◆ Problems to work on:
- 1) Edit the part of the Grafana tracing article between "Tracing is somewhat" and "to other services.", inclusive, replacing "execution time" with "run time".
- 2) Check each statement against the Grafana tracing article and answer yes or no, quoting the words that decide it: (a) The previous article set up Grafana, Loki and Alloy to gather logs. (b) Profiling covers several services at once. (c) Auto instrumenting solutions are fully available for Golang at the time of writing.

◆ Text passage:
+++
Grafana monitoring with Docker. Part 2 - Traces with Tempo

Intro

in a previous article we configured Grafana, Loki and Alloy for logs gathering.

in this article we are going through configuring Tracing with Tempo, and we assume that previous configurations of a system were already done from the Part 1 of the article series (like Grafana web gui configuration and Caddy web server at least). Our goal remains configuring Tracing for homelab and your pet projects. At the end of an article we mention production grade configuration tips

What is tracing for?

Tracing is your best friend in case you are monitoring backend systems, that have a lot of different networking requests to databases, third party apis, your own other services. Tracing show which exactly SQL query takes the most time to execute during them. Or it could show if your code is stuck in common N+1 problem of Django ORM (when you execute SQL query per each row instead of a single one due to forgotten select_related/fetch_related thing).

What are its properties?

Tracing is somewhat comparable to Profiling but has big differences. Profiling monitors a single app only and able to show execution time of each function and even memory allocations an dother stuff. Tracing in comparison shows only what was covered in its tracing spans and able to propagate in information shown to other services.
Tracing serves as an EASY TO NAVIGATE GLUE between all monitoring systems, uniting Traces with Logs, Logs to Traces, Traces to Profiles, Metrics to Traces. Everything is joined by Traces! We can find logs by traces, and we can find metrics from traces if very desiring and etc.
Tracing can work majorly by zero application code changes, if in your language were already written “auto instrumenting” solutions onto every sneeze that cover all the common libraries with integrations
- That is the case with Python and its rich set of autoinstrumenting solutions
- Regretfully it is not the case at all with Golang at the moment of writing this article in 2026 year.
- How much easy to configure tracing depends on a language essentially.
+++
◆ Data for analysis:
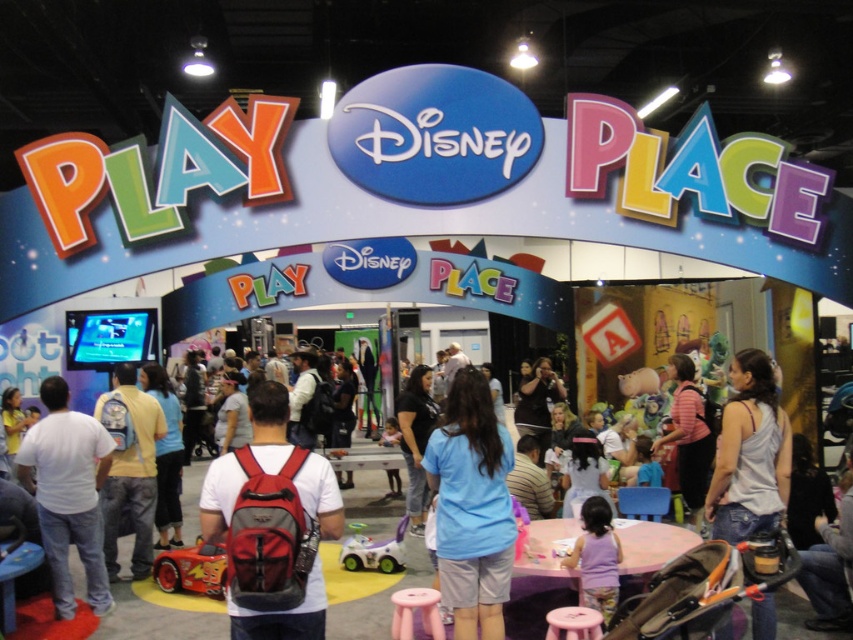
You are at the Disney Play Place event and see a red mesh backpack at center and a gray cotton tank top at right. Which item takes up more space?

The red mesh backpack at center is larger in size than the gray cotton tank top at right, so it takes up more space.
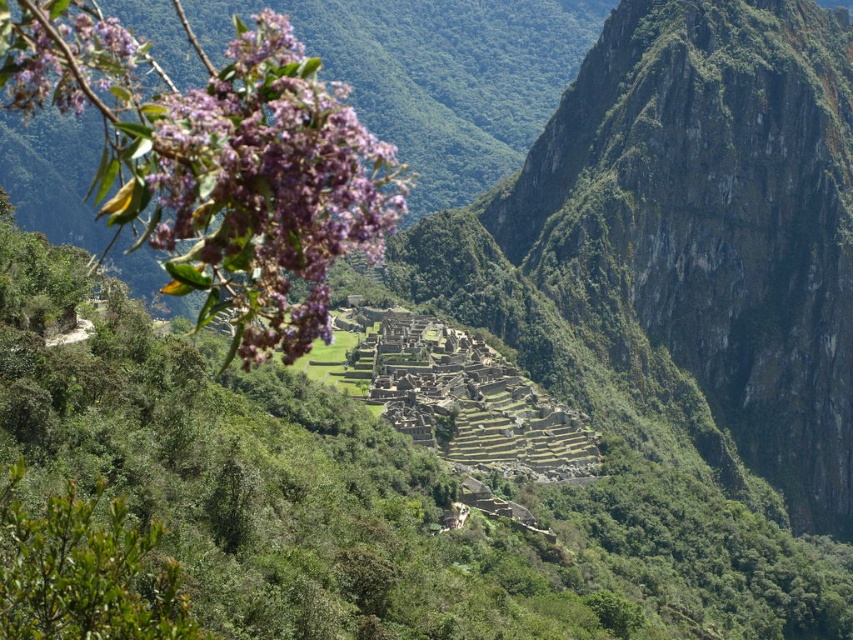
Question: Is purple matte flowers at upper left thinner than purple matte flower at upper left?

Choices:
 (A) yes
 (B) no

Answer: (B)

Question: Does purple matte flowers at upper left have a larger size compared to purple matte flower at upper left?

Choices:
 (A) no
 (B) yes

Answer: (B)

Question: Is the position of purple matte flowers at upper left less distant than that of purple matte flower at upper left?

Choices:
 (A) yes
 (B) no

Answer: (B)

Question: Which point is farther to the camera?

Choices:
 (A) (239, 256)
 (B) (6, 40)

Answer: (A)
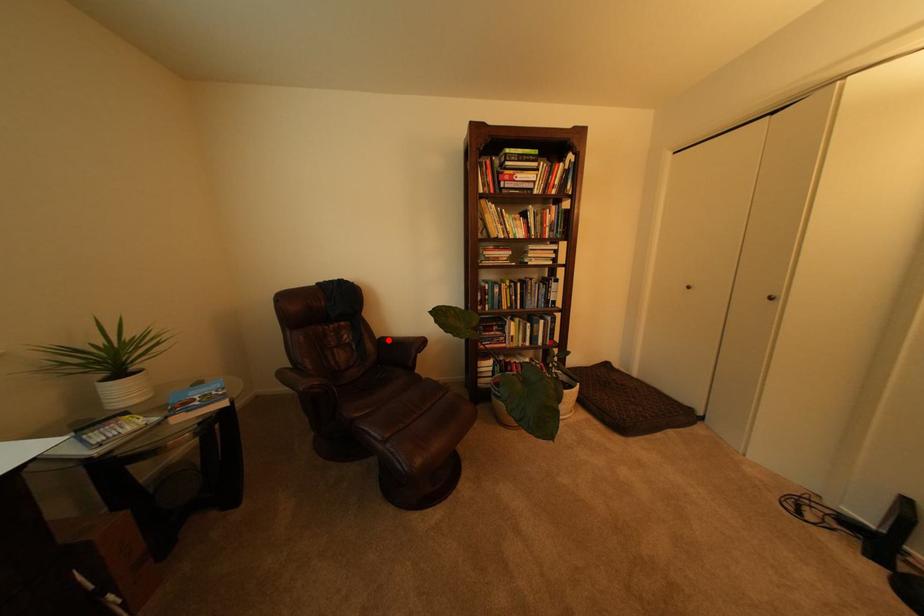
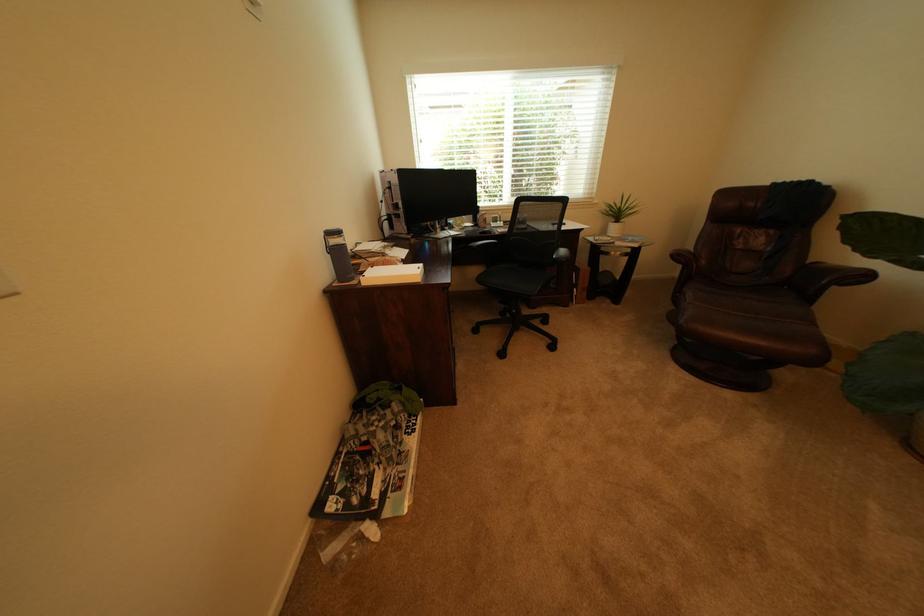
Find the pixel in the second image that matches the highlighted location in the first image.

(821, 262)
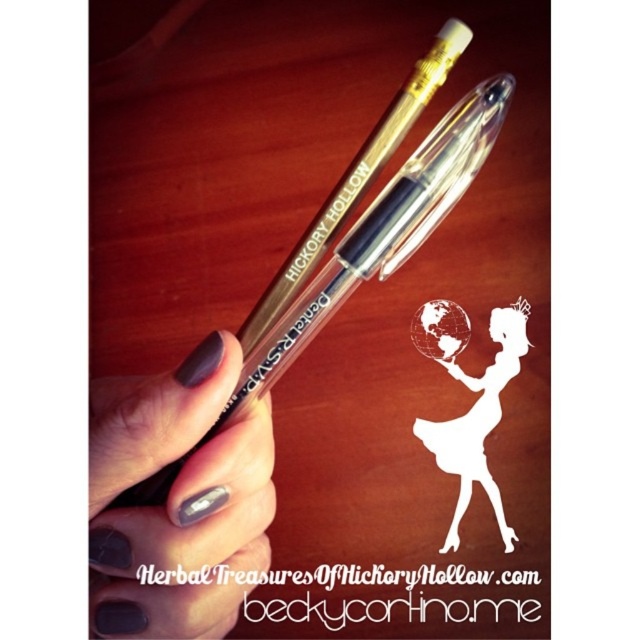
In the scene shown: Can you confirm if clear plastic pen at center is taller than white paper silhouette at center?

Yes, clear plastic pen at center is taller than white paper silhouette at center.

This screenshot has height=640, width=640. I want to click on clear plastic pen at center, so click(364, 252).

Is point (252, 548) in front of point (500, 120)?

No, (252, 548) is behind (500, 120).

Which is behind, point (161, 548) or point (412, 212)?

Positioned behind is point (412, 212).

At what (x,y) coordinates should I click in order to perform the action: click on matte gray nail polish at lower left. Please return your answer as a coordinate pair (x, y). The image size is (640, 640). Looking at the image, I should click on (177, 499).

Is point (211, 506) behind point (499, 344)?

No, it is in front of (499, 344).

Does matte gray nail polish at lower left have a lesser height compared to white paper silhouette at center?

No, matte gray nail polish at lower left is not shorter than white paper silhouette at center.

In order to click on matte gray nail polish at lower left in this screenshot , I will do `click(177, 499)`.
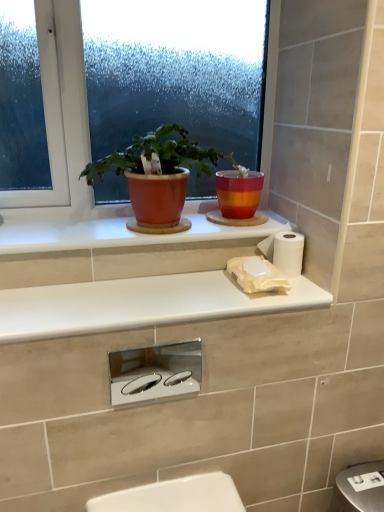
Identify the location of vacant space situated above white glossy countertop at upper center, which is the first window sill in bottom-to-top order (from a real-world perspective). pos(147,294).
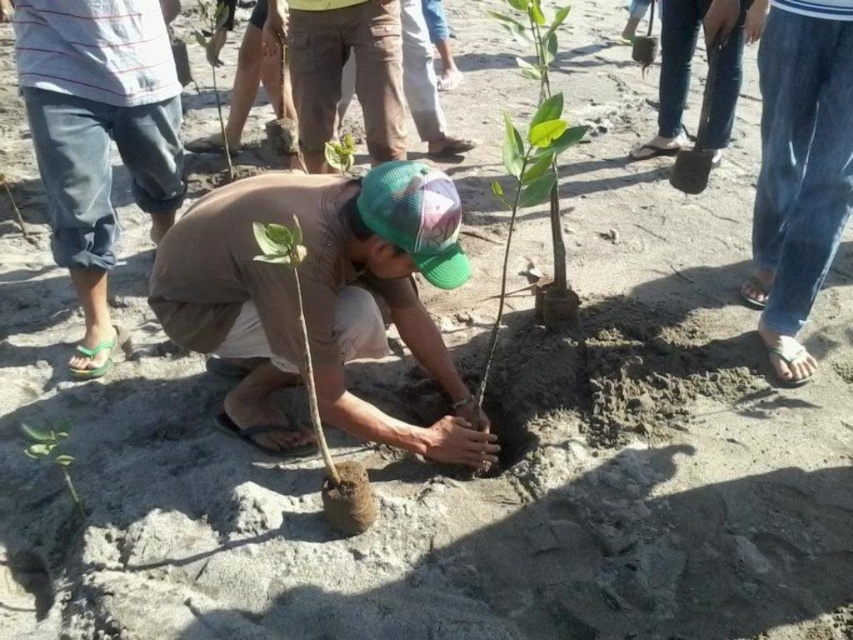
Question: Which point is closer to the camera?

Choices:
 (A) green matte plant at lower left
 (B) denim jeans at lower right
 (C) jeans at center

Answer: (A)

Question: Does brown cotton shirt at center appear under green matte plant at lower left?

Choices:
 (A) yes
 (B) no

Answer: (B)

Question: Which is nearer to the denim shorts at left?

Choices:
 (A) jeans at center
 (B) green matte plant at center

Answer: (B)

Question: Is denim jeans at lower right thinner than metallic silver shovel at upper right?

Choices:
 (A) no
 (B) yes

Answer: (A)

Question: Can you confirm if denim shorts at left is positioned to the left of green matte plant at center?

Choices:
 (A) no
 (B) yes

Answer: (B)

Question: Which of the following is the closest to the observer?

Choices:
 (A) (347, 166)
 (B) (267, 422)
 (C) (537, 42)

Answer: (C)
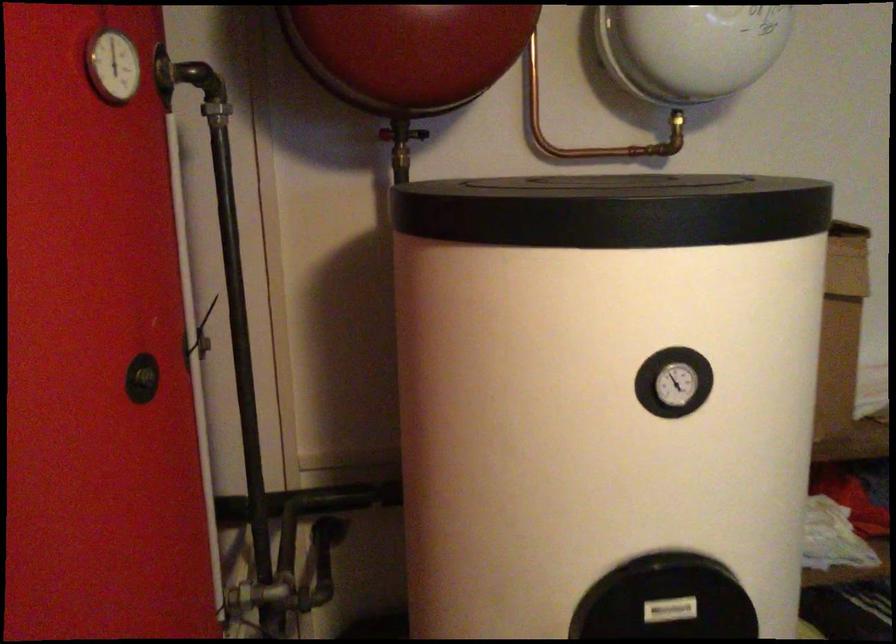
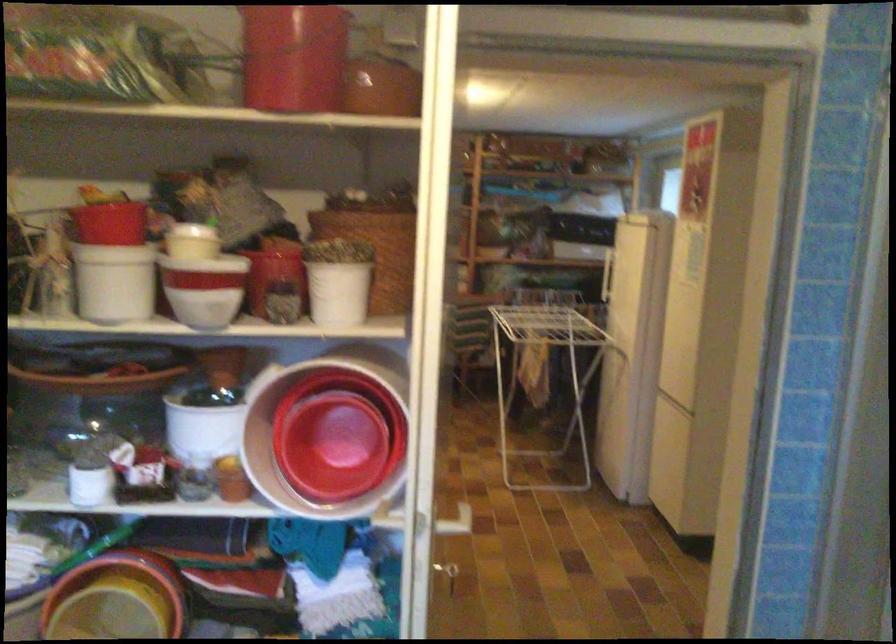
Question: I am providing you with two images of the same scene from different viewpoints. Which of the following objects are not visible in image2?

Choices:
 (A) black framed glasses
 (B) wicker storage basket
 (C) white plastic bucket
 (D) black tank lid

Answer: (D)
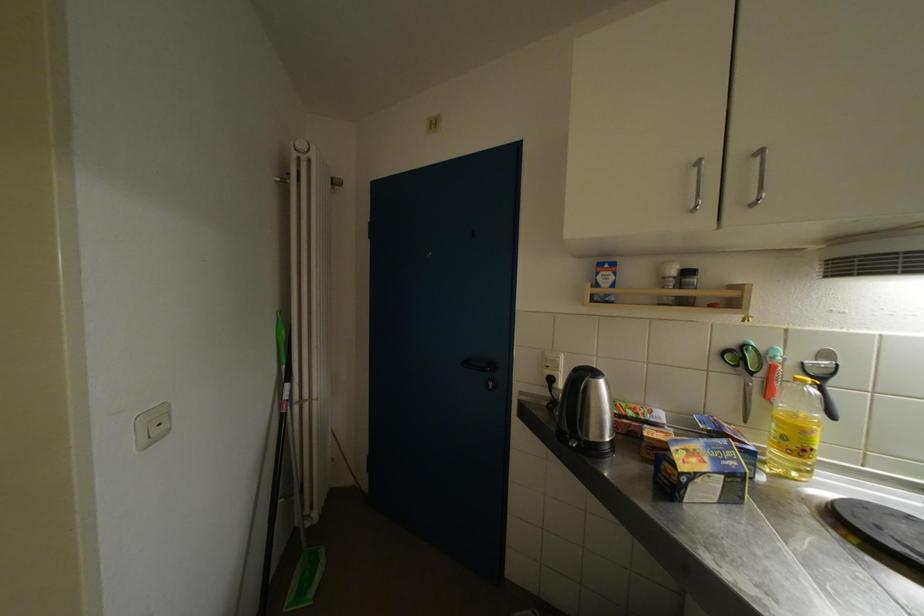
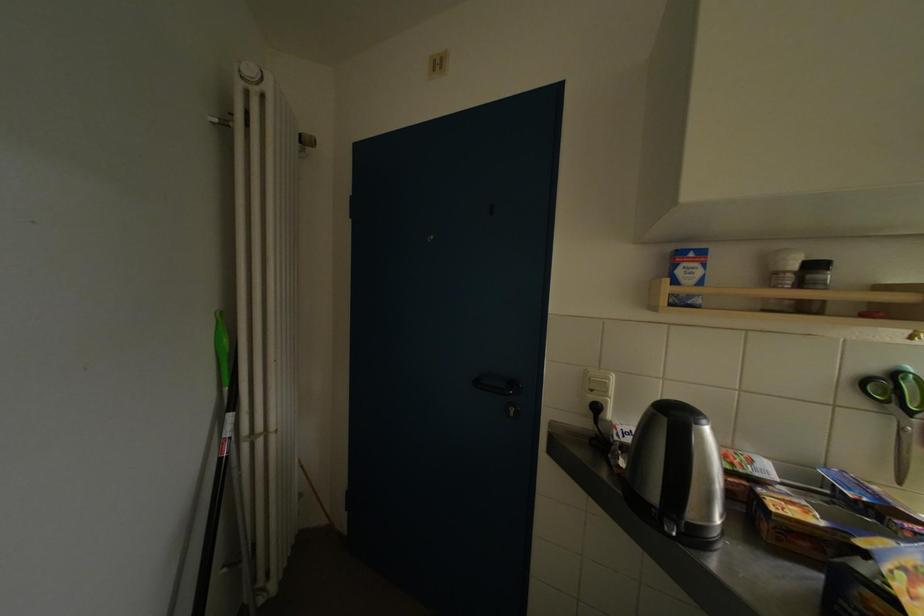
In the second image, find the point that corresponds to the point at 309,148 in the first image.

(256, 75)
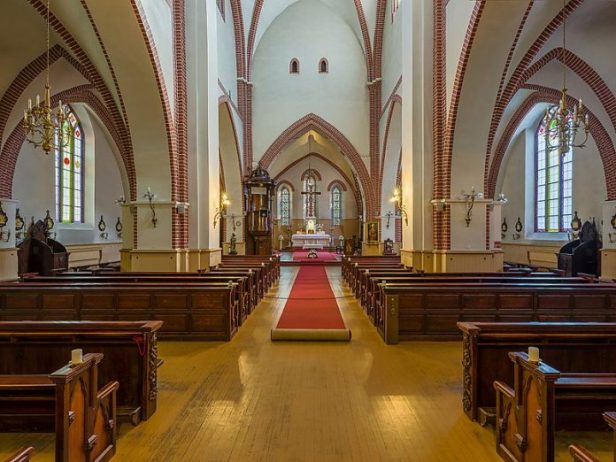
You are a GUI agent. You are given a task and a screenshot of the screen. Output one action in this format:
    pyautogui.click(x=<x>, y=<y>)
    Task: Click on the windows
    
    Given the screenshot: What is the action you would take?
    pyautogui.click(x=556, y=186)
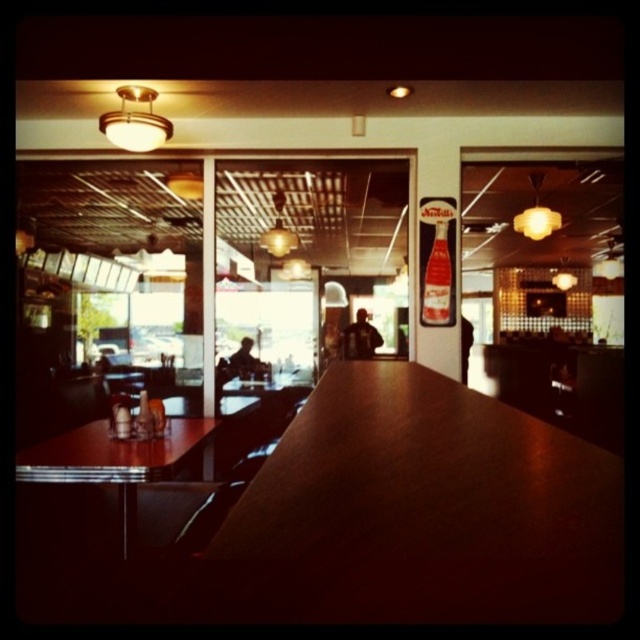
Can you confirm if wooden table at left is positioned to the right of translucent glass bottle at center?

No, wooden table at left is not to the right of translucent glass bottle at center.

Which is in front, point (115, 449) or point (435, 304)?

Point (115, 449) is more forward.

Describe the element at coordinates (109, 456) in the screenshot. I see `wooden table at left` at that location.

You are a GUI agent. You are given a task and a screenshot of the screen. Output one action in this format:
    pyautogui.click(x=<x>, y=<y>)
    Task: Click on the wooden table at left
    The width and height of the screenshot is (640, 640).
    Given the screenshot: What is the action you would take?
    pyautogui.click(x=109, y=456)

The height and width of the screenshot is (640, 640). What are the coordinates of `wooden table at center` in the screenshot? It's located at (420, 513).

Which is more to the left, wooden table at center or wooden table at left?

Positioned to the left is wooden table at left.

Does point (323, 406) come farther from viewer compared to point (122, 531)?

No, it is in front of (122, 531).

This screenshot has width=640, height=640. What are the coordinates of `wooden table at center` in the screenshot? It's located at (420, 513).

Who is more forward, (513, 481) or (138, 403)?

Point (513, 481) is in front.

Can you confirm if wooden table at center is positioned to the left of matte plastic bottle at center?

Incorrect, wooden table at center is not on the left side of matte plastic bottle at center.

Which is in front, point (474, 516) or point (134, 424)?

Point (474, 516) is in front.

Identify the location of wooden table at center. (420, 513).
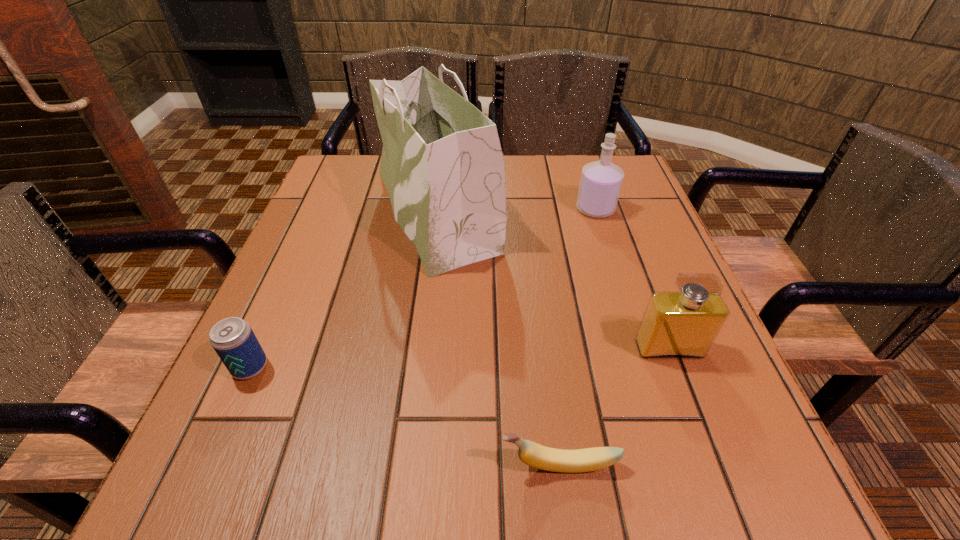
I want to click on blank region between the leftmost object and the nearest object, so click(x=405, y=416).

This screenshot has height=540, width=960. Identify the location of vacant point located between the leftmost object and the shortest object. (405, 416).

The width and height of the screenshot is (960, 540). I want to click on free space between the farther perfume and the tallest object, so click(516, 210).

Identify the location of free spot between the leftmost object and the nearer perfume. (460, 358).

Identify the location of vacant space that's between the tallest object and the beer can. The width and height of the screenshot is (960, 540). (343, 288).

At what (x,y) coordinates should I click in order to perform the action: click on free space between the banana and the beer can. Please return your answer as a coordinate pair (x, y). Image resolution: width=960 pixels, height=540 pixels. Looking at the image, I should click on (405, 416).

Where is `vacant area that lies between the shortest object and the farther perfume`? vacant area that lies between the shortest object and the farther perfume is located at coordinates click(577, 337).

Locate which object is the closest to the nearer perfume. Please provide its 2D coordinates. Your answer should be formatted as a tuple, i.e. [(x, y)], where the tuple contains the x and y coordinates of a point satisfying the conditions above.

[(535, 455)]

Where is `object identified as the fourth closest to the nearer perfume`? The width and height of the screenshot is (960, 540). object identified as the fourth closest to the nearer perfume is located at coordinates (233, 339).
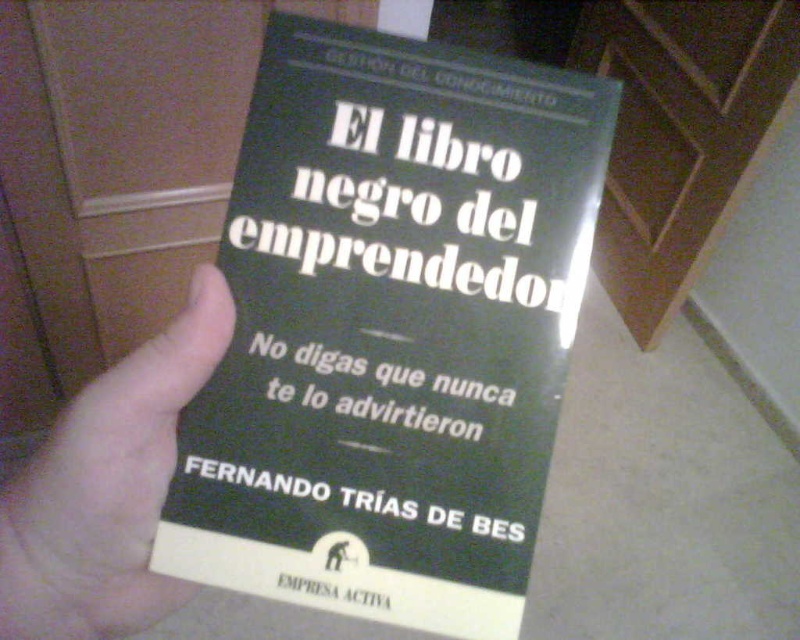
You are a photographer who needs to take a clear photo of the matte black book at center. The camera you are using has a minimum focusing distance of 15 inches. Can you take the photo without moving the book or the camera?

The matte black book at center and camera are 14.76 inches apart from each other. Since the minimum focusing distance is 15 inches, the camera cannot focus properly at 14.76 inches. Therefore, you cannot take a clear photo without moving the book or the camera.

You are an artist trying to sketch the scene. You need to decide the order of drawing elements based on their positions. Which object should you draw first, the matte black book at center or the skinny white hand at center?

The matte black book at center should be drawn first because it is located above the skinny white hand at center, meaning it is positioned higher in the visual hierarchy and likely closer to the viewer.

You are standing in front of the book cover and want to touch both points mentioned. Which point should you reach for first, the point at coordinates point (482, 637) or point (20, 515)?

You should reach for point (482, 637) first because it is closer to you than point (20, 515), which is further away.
+++
◆ Solutions to the tasks:
- 1)
Tracing is somewhat comparable to Profiling but has big differences. Profiling monitors a single app only and able to show run time of each function and even memory allocations an dother stuff. Tracing in comparison shows only what was covered in its tracing spans and able to propagate in information shown to other services.

- 2)
(a) Yes: "in a previous article we configured Grafana, Loki and Alloy for logs gathering."
(b) No: "Profiling monitors a single app only"
(c) No: "Regretfully it is not the case at all with Golang at the moment of writing this article in 2026 year."